And now…let’s begin…

Introduction to God is in Roseleen’s Restaurant

God is persistent. I learned this after receiving my third rejection letter when seeking work as a technical writer of computer manuals, a job I’ve performed successfully for the past twelve years. “We are sorry, but you are overqualified and too highly-skilled.”

God has a sense of humor. I learned this after ordering a cup of coffee and a scone at Rosaleen’s new restaurant. “Catherine, do you want to work as a waitress?” Rosaleen’s eyes pleaded with me. It was May, and every young girl in Kinvara was busy studying for her Leaving Cert — the Irish college entrance exams that determine, not only where you can study, but also what you can study. I had waitressed twenty-five years before. I laughed with God, and said yes to Rosaleen.

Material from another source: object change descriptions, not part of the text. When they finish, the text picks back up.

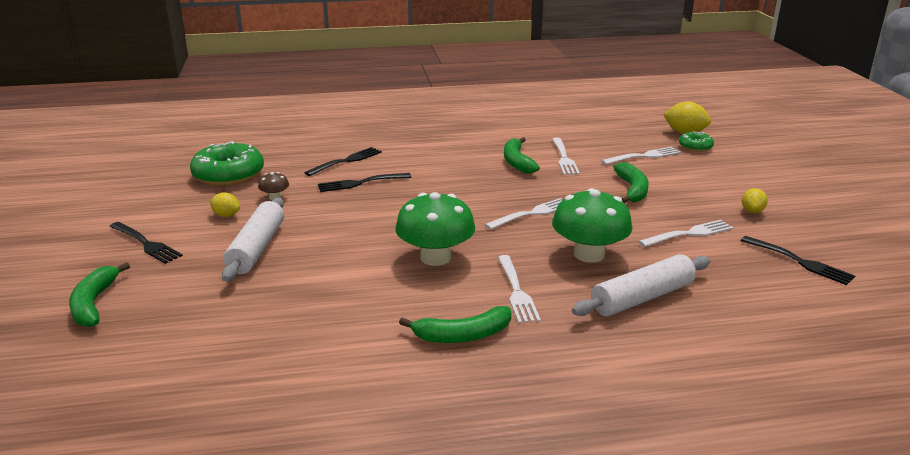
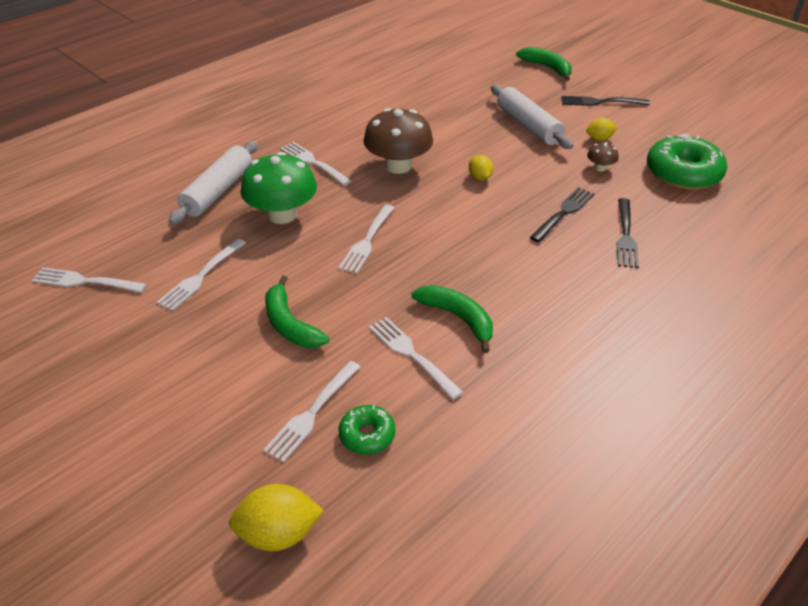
camera: 145 degrees right, 15 degrees up
green mushroom [395,192,475,266] -> brown mushroom [363,108,433,174]
green banana [399,306,511,343] -> none
green donut [679,131,714,152] -> green donut moved to [338,405,395,454]
black fork [740,236,855,285] -> white fork [32,267,147,293]
yellow lemon [742,188,768,213] -> yellow lemon moved to [469,155,493,180]

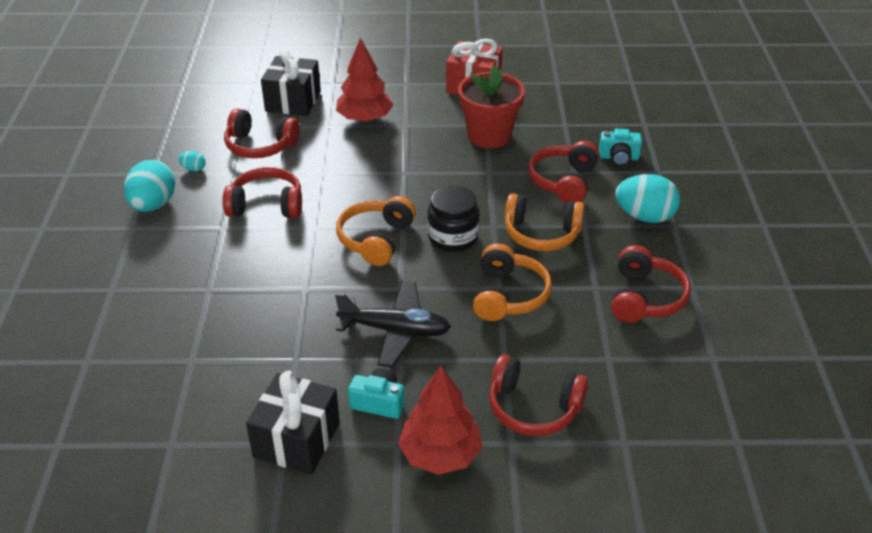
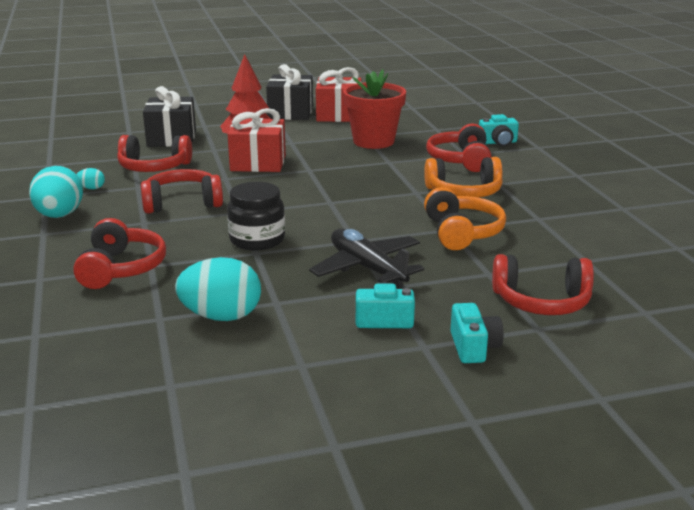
camera: 15 degrees left, 15 degrees down
black gift [246,371,340,474] -> black gift moved to [266,64,313,120]
black plane [335,281,451,367] -> black plane turned 120 degrees counterclockwise [309,229,424,289]
orange headphones [336,196,416,266] -> none
red tree [398,366,483,475] -> turquoise camera [450,303,504,363]
black jar [427,186,480,252] -> black jar moved to [227,182,285,251]
red headphones [611,245,691,323] -> red headphones moved to [73,218,166,289]
turquoise egg [615,174,680,223] -> turquoise egg moved to [175,257,261,321]
none -> red gift [227,108,286,172]

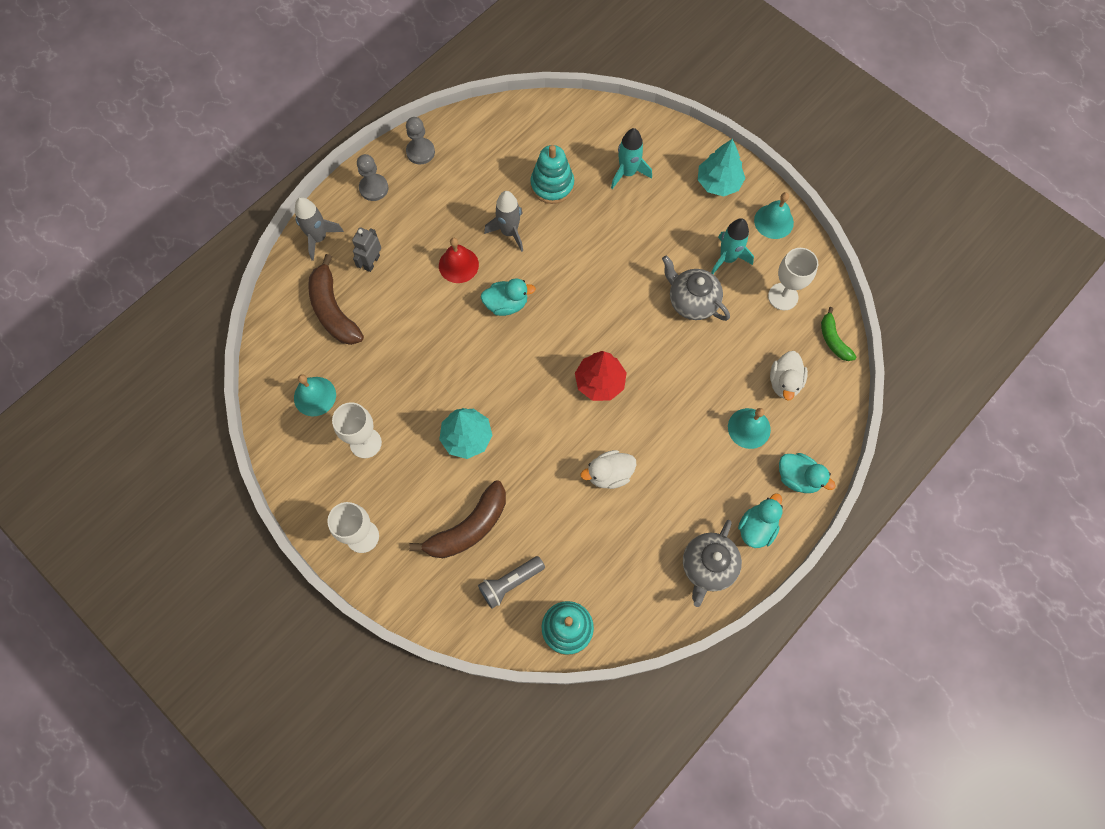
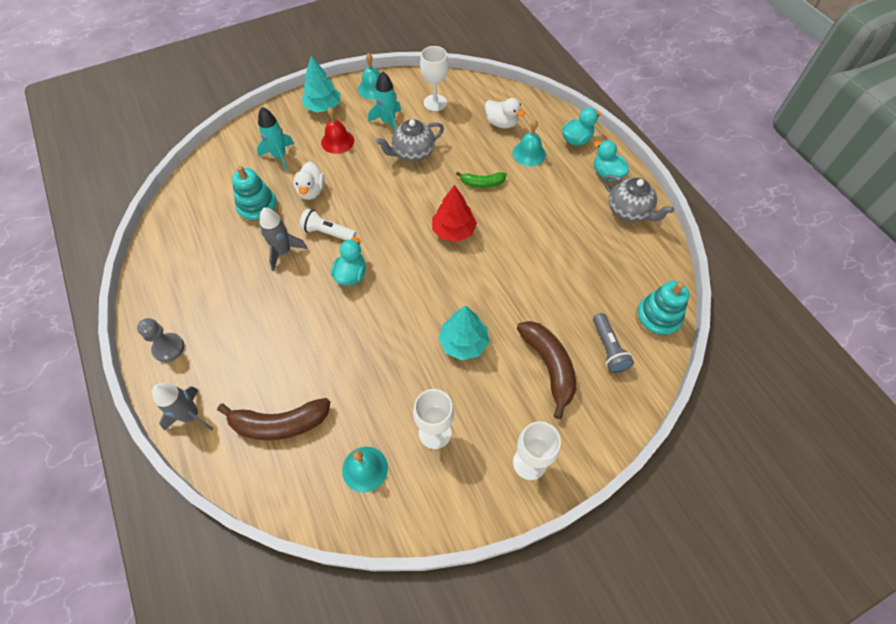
camera: 70 degrees left, 10 degrees down
grey robot [352,227,381,272] -> none
grey pawn [406,117,435,165] -> none
red bell [439,238,479,283] -> red bell moved to [321,107,354,154]
white duck [581,450,636,489] -> white duck moved to [294,161,325,200]
green banana [821,307,856,361] -> green banana moved to [456,172,507,188]
none -> white flashlight [299,209,357,240]

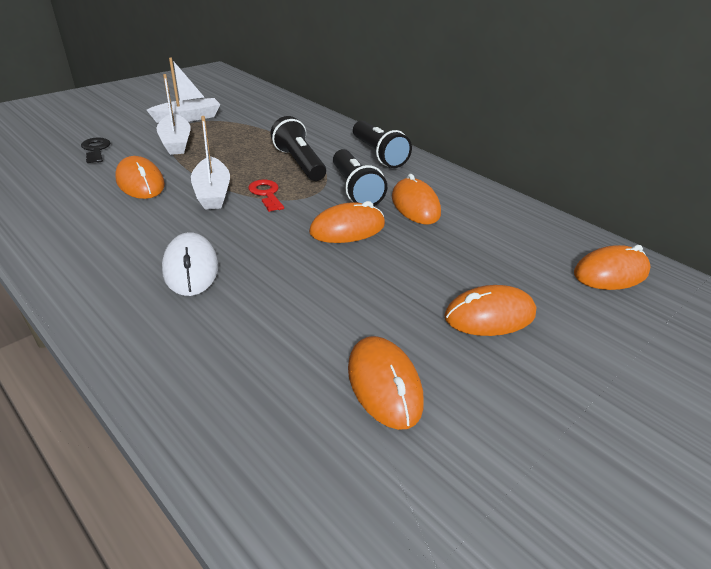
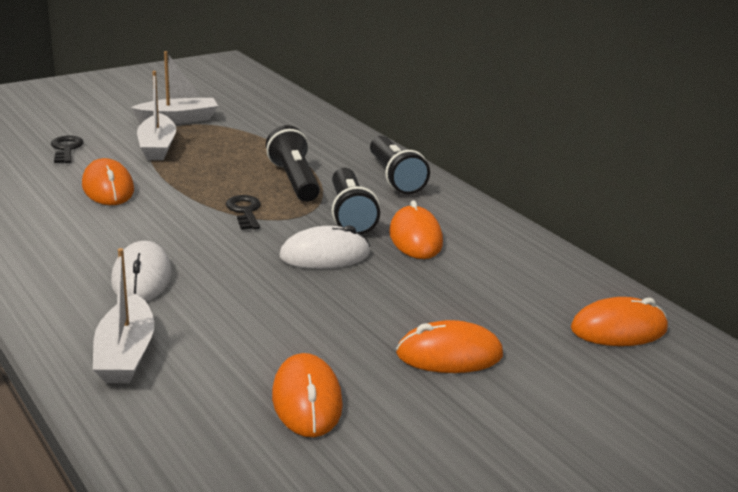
camera: 10 degrees right, 10 degrees down
white boat [191,116,230,210] -> white boat moved to [93,248,154,383]
red key [249,179,284,212] -> black key [226,195,261,230]
orange mouse [309,201,385,243] -> white mouse [279,225,370,269]

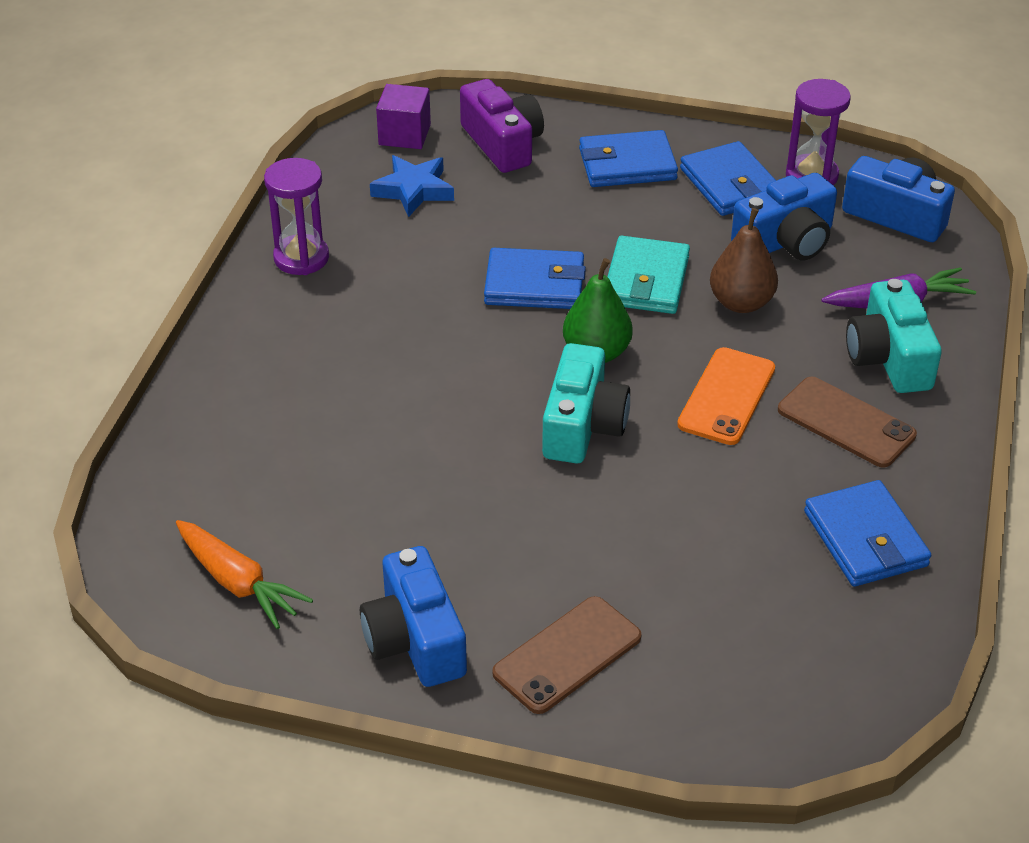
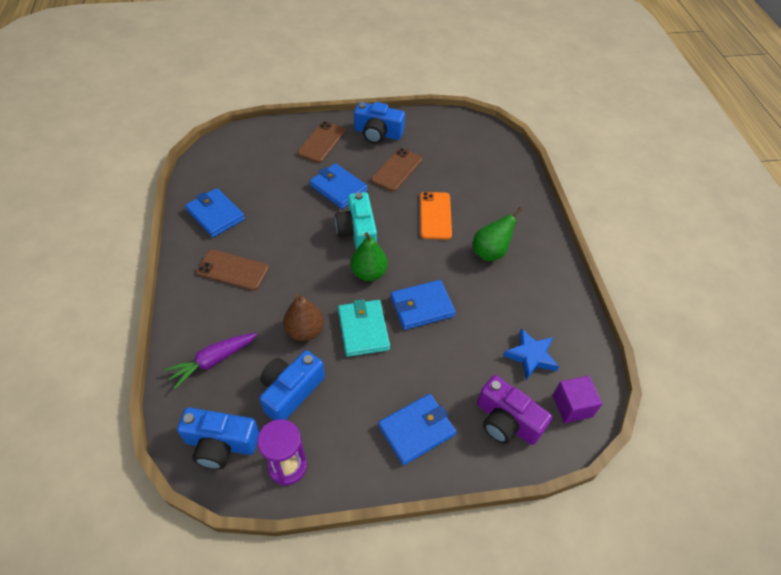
camera: 155 degrees right, 10 degrees up
orange carrot [176,520,313,629] -> none
purple hourglass [264,158,329,275] -> none
blue camera [360,546,467,687] -> blue camera turned 150 degrees clockwise [354,102,405,144]
orange phone [677,347,775,445] -> orange phone moved to [420,192,452,240]
blue wallet [680,141,776,216] -> blue wallet moved to [310,163,368,209]
turquoise camera [846,279,942,393] -> none
none -> brown phone [371,148,422,192]
none -> green pear [473,207,522,261]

God has a plan. I learned this as a waitress at Rosaleen’s Restaurant. On my very first day, I realized I was going to learn more about myself and life in general while working for five hours in Rosaleen’s Restaurant than I had in more than a decade of working in front of my computer screen.

God likes small places. Kinvara has a population of about 3000 people and is nestled in a crook of Galway Bay in the West of Ireland. It is a place of megalithic tombs, holy wells, a 14th century castle, ancient cairns, Irish music, and weekly set-dancing.

God likes big places. Like the hearts of all the people I worked with, served, and met. Like your heart and mine too.

God is not dead. God is alive and in Rosaleen’s Restaurant. I promise, if you look, you’ll find God alive in your life too. That’s why I wrote this book. To help you to look.